# I know it is convergent by I cannot determine why

• golb0016
In summary, the series 0 to infinity sum of 6/(4n-1)-6/(4n+3) is convergent, as shown by using algebra to demonstrate that it is a telescoping series and by comparing it to a similar series using the comparison test.

## Homework Statement

0 to infinity sum of 6/(4n-1)-6/(4n+3)
Determine if the series is convergent or divergent.

## The Attempt at a Solution

I know it is convergent by I cannot determine why.

Did you try to see if it might be a telescoping series?

With some algebra, you should be able to show that the series converges. For example, with the particular series in question we can show that:

$$\frac{6}{4n -1} - \frac{6}{4n + 3} = 6 \left(\frac{(4n + 3) - (4n - 1)}{(4n + 3)(4n - 1)}\right) = 6\left(\frac{4}{(4n + 3)(4n - 1)}\right)$$

Using a little bit more algebra, you should easily be able to determine that the series is convergent.

Edit: Oops, somebody got here first. Sorry Dick!

jgens said:
With some algebra, you should be able to show that the series converges. For example, with the particular series in question we can show that:

$$\frac{6}{4n -1} - \frac{6}{4n + 3} = 6 \left(\frac{(4n + 3) - (4n - 1)}{(4n + 3)(4n - 1)}\right) = 6\left(\frac{4}{(4n + 3)(4n - 1)}\right)$$

Using a little bit more algebra, you should easily be able to determine that the series is convergent.

Edit: Oops, somebody got here first. Sorry Dick!

Apologies never necessarily. Besides, you showed how a similar series would converge even if it doesn't telescope using a comparison test. That's a different answer.

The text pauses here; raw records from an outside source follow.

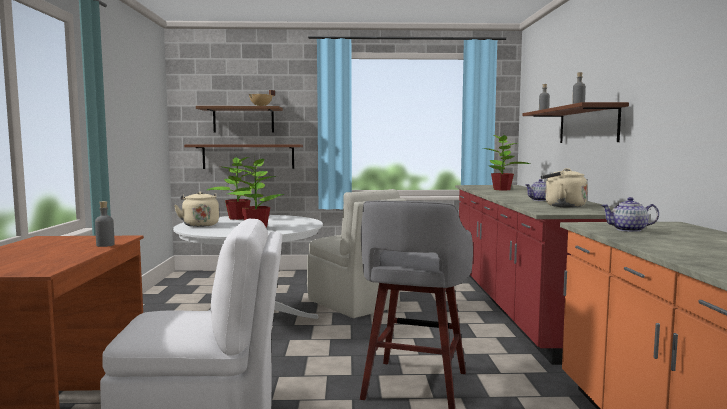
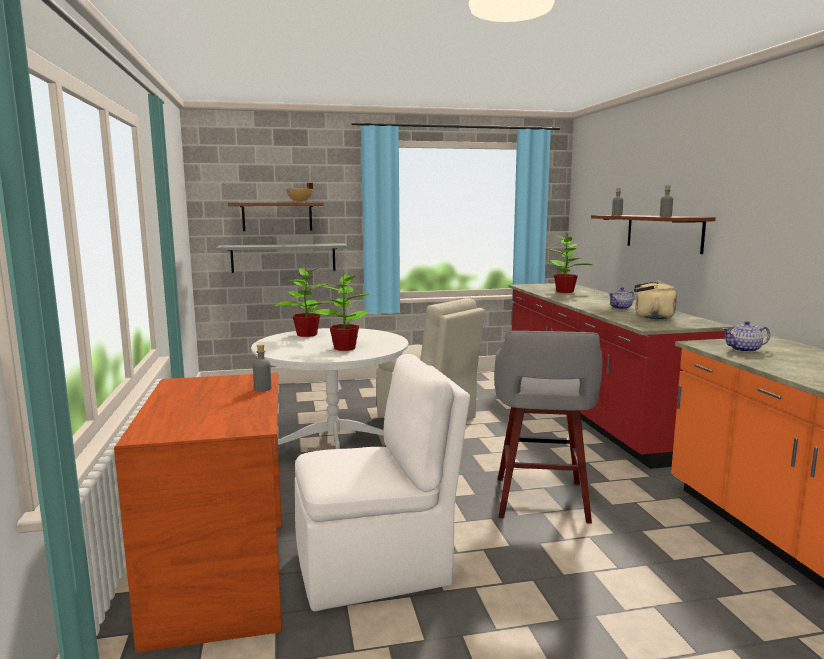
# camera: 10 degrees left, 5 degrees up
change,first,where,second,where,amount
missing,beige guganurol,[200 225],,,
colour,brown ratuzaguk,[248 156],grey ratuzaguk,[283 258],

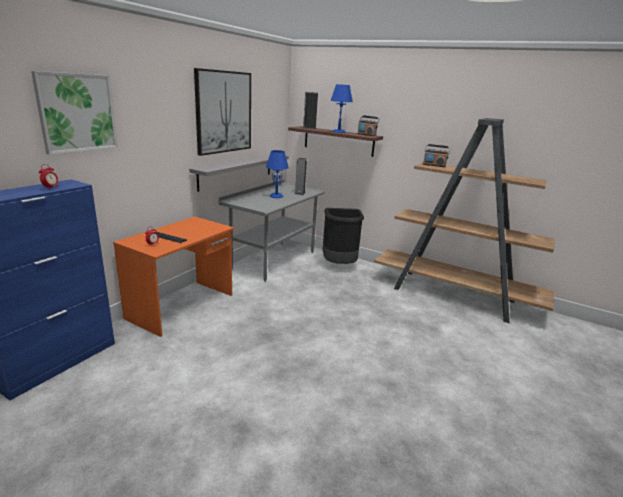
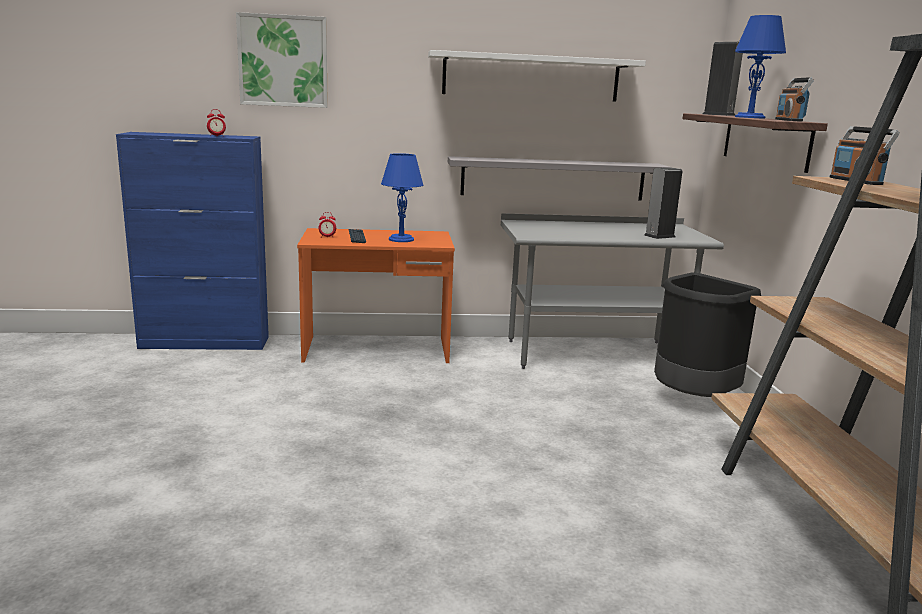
# camera: 55 degrees right, 5 degrees down
change,first,where,second,where,amount
exchanged,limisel,[224 112],white ratuzaguk,[531 77],
relocated,blue tulibex,[276 196],,[401 239],

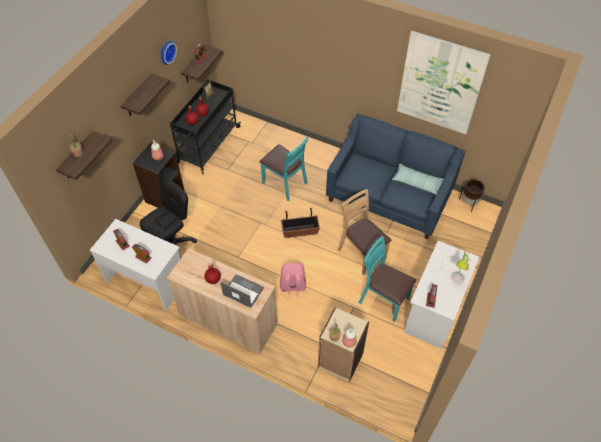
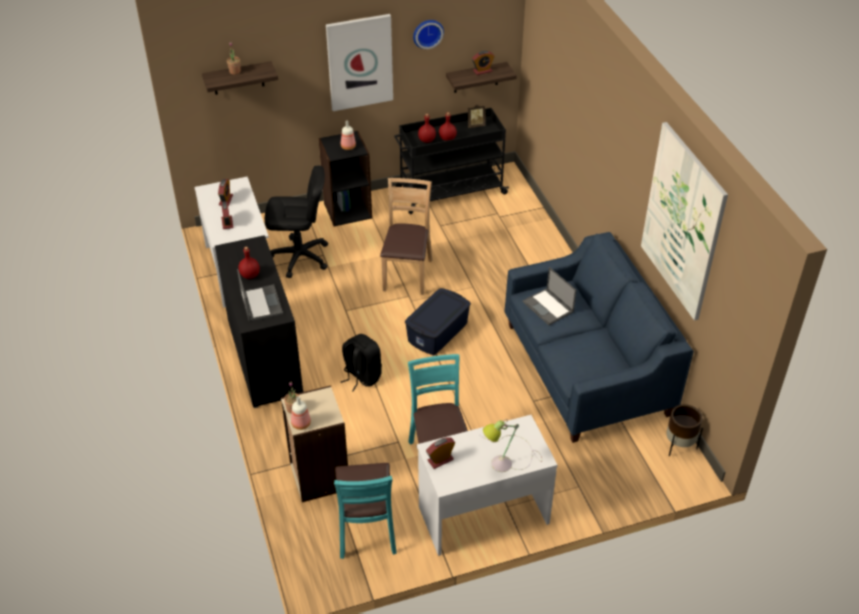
# camera: 45 degrees right, 10 degrees down
change,first,where,second,where,amount
exchanged,ratuzaguk,[138 96],limisel,[359 62],
colour,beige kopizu,[228 320],black kopizu,[265 357],
relocated,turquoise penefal,[285 183],,[366 530],
colour,pink relita,[292 287],black relita,[361 376],
exchanged,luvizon,[300 231],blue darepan,[438 332],
relocated,brown penefal,[361 253],,[407 274],
missing,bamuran,[417 182],,,
appeared,,,kuvivulix,[548 307],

## 1. How can I tell if a series is convergent?

If a series has a limit as n approaches infinity, it is convergent. This means that as the terms of the series continue to be added, their sum will approach a finite number.

## 2. What is the difference between a convergent and a divergent series?

A convergent series has a finite sum as n approaches infinity, whereas a divergent series does not have a finite sum and either approaches infinity or oscillates between values.

## 3. Can you provide an example of a convergent series?

One example of a convergent series is the geometric series 1 + 1/2 + 1/4 + 1/8 + ... = 2, as the terms get smaller and approach 0, the sum of the series approaches 2.

## 4. How do you determine if a series is convergent by the comparison test?

The comparison test states that if a series is less than or equal to a convergent series, then the original series is also convergent. To use this test, you must find a convergent series that is larger than the original series.

## 5. What other methods can be used to determine if a series is convergent?

Other methods include the ratio test, the root test, and the integral test. These tests involve comparing the given series to a known series or using calculus to determine the convergence of the series.